Время все тянулось, ситуация с каждой секундой топтания в кругу света становилась все более неловкой. В зале стали раздаваться смешки.
— Эй, мэтр! Неужто позабывали все свои романсы?! — крикнул кто-то из зала, и Мо, щурясь и прикрываясь рукой, попытался разглядеть крикуна, чтобы потом как следует его отделать за подобное унижение, но, кажется, крикуном был сам Бёрджес.
Зал поддержал его смехом.
— Давайте же, мэтр!
— Вперед и с песней!
— Заводи шарманку!
Мо прорычал что-то неразборчивое и повернулся к автоматону, замершему над пианино.
— Эй, парень, — обратился к нему толстяк. — Знаешь «Красотку с улицы Верлен»?
«Парень» не ответил, но, кажется, эту песню он знал, поскольку тут же зажужжали механизмы под потертым фраком, и металлические пальцы коснулись клавиш.
Бом-ти-ди-ди-бом… ти-ди-ди-бом-ба-бом, — зазвучала грустная мелодия.
Зал смолк, а Бёрджес даже сжал кулаки от нетерпения. Жаль, что сейчас в этом зале не было парней из Дома-с-синей-крышей — вот это был бы смех!
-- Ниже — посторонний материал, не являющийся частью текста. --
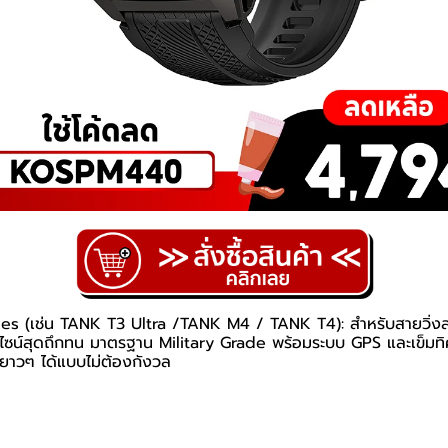
s (เช่น TANK T3 Ultra /TANK M4 / TANK T4): สำหรับสายวิ่งส
ีไซน์สุดถึกทน มาตรฐาน Military Grade พร้อมระบบ GPS และเข็มทิ
 ยาวๆ ได้แบบไม่ต้องกังวล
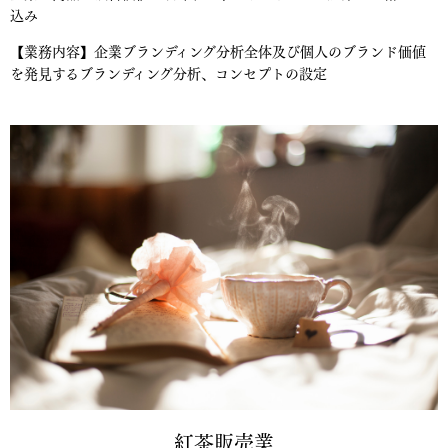
込み
【業務内容】企業ブランディング分析全体及び個人のブランド価値
を発見するブランディング分析、コンセプトの設定
紅茶販売業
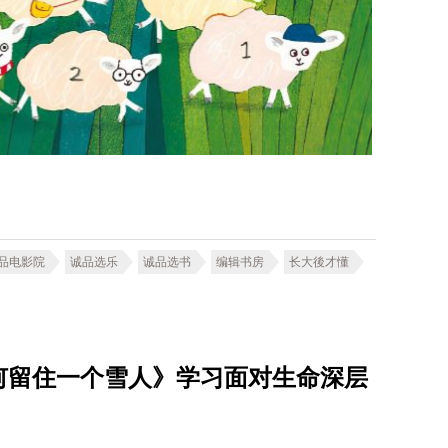
品电影院
诚品选乐
诚品选书
编辑书房
长大後才懂
何留住一个雪人》学习面对生命深层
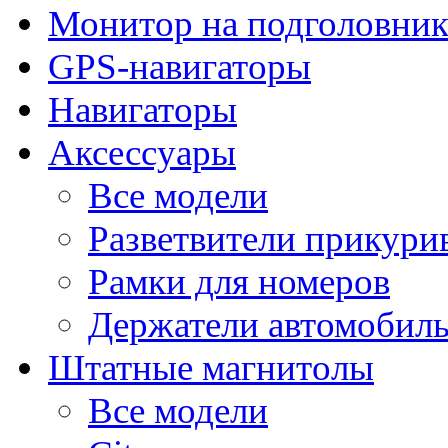
Монитор на подголовни
GPS-навигаторы
Навигаторы
Аксессуары
Все модели
Разветвители прикури
Рамки для номеров
Держатели автомобил
Штатные магнитолы
Все модели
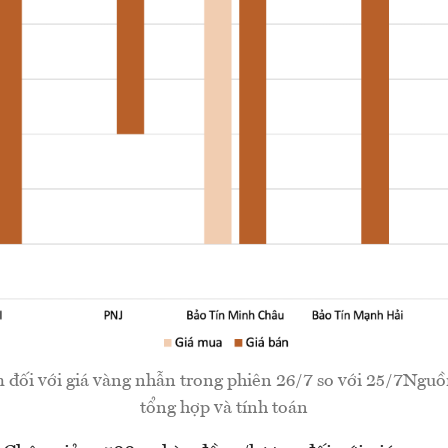
m đối với giá vàng nhẫn trong phiên 26/7 so với 25/7Ng
tổng hợp và tính toán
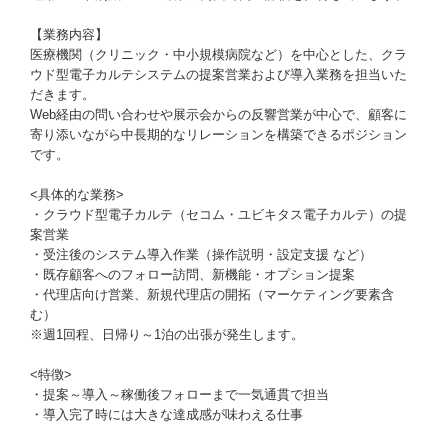
【業務内容】
医療機関（クリニック・中小規模病院など）を中心とした、クラ
ウド型電子カルテシステムの提案営業および導入業務を担当いた
だきます。
Web経由の問い合わせや展示会からの反響営業が中心で、顧客に
寄り添いながら中長期的なリレーションを構築できるポジション
です。
<具体的な業務>
・クラウド型電子カルテ（セコム・ユビキタス電子カルテ）の提
案営業
・受注後のシステム導入作業（操作説明・設定支援 など）
・既存顧客へのフォロー訪問、新機能・オプション提案
・代理店向け営業、新規代理店の開拓（マーケティング要素含
む）
※週1回程、日帰り～1泊の出張が発生します。
<特徴>
・提案～導入～稼働後フォローまで一気通貫で担当
・導入完了時には大きな達成感が味わえる仕事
Но ничего, он лично всем и каждому расскажет о невероятном и масштабном провале этого толстого болвана. Но тут произошло кое-что странное…
Мо затянул низким бархатным голосом, и зал замер.
Казалось, на сцене в луче прожектора стоял вовсе не ворчливый констебль Грубберт Бэнкс, а настоящий Монтгомери Мо, все хвалебные оды о котором правдивы. Бёрджес прежде не слышал этот романс. И он вдруг поймал себя на том, что заслушался. Если бы он не знал этого напыщенного толстяка, страдающего одышкой и манией величия, то ни за что бы не поверил, что тот способен на подобное.
Мо меж тем затянул припев:
Кто бы ни была эта Красотка с улицы Верлен, кажется, она была неравнодушна к герою песни. Более того — казалось, она была неравнодушна и к самому Бёрджесу. Ко всем, кто был в зале кабаре «Три Чулка». Каждый здесь сейчас ощутил именно себя главным героем романса.